Outside of the games, one expects that the players will be ultra-vigilant in adhering to social distancing guidelines, if for no other reason than the fact that completing the season - and receiving a significant portion of their salaries not just this year but next year - depends on it. But all the vigilance in the world doesn't change the fact that basketball is a contact sport, played indoors in close quarters. Sitting in spread-out rows on the bench seems like a pretty flimsy Band-Aid given that players are going to be jostling in the post and sweating and breathing all over each other when they're in the game.

It seems less a matter of if than when people get sick. And when that happens, it's not only the players who'll be at risk, but the 60-plus-year-old coaches and refs, along with all the medical, hotel, transport, and food-service staff who'll be catering to the NBA at Disney.

In short, there is still a lot that needs to go right, and many questions that need to be answered, in order for this return-to-play plan to not only begin but be seen through to its conclusion.

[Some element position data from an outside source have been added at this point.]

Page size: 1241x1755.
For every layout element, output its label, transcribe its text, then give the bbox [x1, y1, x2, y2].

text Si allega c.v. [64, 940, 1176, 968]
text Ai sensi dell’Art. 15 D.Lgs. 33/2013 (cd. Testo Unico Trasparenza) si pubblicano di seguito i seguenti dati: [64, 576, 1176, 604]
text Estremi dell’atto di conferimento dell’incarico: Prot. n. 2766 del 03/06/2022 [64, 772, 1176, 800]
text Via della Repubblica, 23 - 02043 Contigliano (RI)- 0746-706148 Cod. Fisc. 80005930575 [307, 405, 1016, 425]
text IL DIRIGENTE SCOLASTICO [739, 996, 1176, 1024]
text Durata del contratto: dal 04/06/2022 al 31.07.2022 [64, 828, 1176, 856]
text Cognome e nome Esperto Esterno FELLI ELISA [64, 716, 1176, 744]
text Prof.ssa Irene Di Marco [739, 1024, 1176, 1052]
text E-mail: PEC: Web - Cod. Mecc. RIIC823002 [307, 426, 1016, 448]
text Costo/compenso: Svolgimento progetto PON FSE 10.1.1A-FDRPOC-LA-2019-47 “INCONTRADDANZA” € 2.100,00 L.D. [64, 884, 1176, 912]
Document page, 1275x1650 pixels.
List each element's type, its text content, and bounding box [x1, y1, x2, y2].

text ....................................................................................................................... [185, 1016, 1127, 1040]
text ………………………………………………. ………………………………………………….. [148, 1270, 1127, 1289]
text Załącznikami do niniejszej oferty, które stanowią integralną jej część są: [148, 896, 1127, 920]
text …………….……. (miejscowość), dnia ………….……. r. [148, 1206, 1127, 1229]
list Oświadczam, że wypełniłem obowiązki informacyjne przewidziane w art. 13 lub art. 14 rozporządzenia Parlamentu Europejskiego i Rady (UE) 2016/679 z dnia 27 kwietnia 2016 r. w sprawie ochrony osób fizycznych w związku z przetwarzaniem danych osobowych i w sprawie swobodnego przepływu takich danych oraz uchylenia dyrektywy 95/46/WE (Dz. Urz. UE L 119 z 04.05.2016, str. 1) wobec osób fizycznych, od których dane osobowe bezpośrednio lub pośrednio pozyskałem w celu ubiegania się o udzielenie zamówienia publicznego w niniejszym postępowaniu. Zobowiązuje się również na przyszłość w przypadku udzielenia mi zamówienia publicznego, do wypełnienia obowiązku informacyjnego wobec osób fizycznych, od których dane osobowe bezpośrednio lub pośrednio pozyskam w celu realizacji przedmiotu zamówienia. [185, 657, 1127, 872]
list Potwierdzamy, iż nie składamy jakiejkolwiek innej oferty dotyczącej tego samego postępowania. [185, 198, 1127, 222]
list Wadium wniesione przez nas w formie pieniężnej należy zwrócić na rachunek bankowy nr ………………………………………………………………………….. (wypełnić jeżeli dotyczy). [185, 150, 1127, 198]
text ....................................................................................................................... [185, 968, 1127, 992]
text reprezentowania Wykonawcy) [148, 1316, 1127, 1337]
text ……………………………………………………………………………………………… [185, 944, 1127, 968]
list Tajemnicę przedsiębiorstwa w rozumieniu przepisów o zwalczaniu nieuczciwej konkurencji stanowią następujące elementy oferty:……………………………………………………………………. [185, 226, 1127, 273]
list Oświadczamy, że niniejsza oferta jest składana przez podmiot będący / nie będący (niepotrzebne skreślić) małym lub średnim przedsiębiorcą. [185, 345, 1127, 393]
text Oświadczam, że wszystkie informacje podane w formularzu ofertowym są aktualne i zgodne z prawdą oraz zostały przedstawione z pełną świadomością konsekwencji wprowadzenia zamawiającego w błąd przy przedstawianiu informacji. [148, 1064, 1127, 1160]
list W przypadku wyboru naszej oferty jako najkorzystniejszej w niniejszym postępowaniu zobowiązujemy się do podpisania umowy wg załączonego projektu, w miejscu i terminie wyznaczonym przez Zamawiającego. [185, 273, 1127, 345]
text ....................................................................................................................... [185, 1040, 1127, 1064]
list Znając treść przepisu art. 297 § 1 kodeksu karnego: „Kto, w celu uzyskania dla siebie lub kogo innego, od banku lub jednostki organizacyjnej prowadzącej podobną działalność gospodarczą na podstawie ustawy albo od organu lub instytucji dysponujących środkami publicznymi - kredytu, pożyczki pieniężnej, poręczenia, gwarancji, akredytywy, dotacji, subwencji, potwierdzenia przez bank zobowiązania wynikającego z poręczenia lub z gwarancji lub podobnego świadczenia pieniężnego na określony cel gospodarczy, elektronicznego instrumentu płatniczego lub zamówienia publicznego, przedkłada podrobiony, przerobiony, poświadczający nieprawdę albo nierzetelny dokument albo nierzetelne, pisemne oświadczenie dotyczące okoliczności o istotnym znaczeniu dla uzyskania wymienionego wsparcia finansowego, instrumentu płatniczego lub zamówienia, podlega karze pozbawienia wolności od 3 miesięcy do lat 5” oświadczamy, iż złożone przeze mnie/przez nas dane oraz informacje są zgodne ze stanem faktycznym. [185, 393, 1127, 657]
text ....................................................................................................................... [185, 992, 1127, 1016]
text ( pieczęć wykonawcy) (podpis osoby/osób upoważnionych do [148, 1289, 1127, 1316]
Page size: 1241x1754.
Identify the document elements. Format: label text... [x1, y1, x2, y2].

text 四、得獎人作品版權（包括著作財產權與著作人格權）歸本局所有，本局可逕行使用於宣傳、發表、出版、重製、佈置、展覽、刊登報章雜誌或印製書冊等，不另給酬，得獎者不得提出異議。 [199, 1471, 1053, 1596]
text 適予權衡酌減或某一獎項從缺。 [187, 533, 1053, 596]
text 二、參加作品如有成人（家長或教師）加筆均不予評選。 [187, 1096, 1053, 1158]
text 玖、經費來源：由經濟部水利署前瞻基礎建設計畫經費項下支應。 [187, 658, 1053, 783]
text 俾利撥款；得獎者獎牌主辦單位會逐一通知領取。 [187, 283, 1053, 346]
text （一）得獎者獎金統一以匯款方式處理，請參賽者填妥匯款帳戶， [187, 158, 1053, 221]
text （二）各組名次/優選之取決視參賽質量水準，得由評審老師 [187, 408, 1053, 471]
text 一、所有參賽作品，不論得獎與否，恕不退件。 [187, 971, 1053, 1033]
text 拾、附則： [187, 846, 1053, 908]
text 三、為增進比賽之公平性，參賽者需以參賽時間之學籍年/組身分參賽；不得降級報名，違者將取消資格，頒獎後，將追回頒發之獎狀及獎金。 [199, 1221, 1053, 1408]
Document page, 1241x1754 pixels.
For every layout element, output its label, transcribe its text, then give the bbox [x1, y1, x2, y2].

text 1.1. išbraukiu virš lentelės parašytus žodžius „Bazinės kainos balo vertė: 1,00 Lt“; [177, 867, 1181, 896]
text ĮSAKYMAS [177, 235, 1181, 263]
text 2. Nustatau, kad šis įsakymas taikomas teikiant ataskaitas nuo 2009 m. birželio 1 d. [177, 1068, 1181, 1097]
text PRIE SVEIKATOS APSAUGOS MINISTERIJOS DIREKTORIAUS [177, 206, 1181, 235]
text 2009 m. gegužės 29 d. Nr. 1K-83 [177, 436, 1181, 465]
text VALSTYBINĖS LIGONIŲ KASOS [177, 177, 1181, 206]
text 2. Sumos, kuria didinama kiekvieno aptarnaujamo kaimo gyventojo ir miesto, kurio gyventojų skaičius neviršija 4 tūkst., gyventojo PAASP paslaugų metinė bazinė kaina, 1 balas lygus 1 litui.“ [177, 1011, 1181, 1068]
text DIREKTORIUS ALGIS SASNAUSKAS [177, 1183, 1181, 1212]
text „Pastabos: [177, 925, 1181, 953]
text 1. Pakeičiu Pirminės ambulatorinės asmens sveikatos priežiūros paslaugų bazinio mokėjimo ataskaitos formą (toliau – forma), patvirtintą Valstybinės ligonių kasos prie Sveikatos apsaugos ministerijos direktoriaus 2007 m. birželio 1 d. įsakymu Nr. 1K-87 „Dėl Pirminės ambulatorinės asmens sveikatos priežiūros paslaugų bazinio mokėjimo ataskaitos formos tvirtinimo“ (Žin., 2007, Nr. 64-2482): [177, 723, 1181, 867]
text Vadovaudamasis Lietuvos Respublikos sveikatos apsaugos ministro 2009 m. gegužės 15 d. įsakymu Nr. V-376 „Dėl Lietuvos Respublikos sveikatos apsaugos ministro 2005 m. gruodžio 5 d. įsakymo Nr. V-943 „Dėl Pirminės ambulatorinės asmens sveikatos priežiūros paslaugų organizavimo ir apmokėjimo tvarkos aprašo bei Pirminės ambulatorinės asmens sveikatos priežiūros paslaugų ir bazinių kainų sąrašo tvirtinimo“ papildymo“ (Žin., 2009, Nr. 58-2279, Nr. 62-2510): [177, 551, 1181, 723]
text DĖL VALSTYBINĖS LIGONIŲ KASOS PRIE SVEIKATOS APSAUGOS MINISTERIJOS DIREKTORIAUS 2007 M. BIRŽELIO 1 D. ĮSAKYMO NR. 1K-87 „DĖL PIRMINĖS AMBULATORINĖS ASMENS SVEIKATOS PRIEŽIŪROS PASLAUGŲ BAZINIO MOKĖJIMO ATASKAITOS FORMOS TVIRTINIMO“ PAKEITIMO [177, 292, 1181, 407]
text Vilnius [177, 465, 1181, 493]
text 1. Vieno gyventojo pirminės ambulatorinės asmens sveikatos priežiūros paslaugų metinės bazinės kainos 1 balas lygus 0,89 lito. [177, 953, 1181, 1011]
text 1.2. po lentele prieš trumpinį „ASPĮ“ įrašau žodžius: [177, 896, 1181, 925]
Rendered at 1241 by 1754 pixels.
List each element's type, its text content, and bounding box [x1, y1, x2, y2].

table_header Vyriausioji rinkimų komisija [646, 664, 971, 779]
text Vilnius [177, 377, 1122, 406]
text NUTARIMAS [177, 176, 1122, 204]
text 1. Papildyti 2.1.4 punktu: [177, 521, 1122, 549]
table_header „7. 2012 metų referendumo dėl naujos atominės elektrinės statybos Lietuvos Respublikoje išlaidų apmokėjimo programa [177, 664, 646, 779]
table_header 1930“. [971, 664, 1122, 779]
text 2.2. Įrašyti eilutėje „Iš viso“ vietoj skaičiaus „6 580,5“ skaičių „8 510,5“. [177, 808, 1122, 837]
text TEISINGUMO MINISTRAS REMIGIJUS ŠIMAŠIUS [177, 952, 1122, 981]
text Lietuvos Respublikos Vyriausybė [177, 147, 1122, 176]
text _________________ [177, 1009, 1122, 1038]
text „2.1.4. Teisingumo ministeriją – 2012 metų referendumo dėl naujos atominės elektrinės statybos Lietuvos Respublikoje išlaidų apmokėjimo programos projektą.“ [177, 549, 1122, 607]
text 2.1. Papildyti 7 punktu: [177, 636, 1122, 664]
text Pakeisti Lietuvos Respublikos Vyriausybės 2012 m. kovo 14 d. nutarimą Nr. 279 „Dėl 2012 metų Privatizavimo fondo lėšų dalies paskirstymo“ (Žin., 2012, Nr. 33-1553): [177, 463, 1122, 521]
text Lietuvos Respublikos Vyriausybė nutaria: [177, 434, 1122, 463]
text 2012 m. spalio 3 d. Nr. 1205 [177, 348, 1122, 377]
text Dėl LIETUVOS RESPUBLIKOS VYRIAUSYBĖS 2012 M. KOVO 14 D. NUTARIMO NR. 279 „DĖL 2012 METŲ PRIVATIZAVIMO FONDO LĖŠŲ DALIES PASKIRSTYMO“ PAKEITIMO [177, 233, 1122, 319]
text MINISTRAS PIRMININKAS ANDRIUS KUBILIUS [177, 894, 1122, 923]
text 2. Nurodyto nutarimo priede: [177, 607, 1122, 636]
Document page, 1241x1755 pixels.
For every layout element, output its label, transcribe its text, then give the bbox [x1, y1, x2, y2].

Unanswered questions: Just how much protection can the league realistically provide to the people who'll be participating in the remainder of the season?

We know that if one player or coach tests positive, the league won't consider that cause to suspend play, but will instead quarantine that person, continue to test everybody else, and carry on. But what if two tests come back positive? What about three? Five? Ten? How many will constitute an outbreak? How many will have to become infected for Adam Silver to actually consider shutting things down? Surely he has some kind of threshold in mind, some point at which it becomes untenable to continue playing.

When a test does come back positive, will regular operations at least be put on pause until the league can test everybody in the bubble and make sure there's just the one case? How quickly can they administer and analyze the tests of hundreds of people? And how much liability is the NBA assuming for the potential fallout of an outbreak among its own employees and beyond?

No asterisk

Harry How / Getty Images Sport / Getty

Much of the talk and debate around the NBA's potential return has been focused on how much - or how little - respect will be given to a 2020 champion. Will any team that emerges from this pack of 22 forever have their triumph marred by an invisible asterisk?

It shouldn't.

Unless the ninth-place team in one of the conferences wins the play-in and rides that momentum to the most unlikely postseason journey in league history to claim the Larry O'Brien Trophy - which is never going to happen - there will be nothing to take away from this year's champs.

By the time the regular season is over, every team involved in the restart will have played at least 71 games; five more than were played in the lockout-shortened 2011-12 season that ended in a Miami victory and LeBron James' first championship. The eventual champion will still have to win four best-of-seven playoff series, and you can make the argument doing so in a neutral-site setting is actually more impressive, and more conducive to producing the most worthy victor.

The NBA's 2020 champion will be the most unique in history, and will not be a champion of any lesser value.

Unanswered questions: The elephant in the room that could render the aforementioned argument moot: what happens if a star player's sidelined by a positive test? As outlined above, players who test positive will be temporarily removed from the bubble and treated while the league continues without pause.

Injuries can derail and define postseasons in any given year, but something about a superstar being sidelined due to a virus that resulted in a global pandemic that shut the league down in the first place simply wouldn't sit right in the history books, if that's what ultimately decided a championship series (or any series for that matter).

An asterisk could also come into play if the league gets too quirky with respect to some of those manufactured home-court advantages discussed earlier. No one wants to see a Game 7 decided by a player with six fouls who was allowed to stay on the court thanks to a rule created strictly for this unique postseason. Luckily, it's doubtful any rule change that drastic will actually be approved.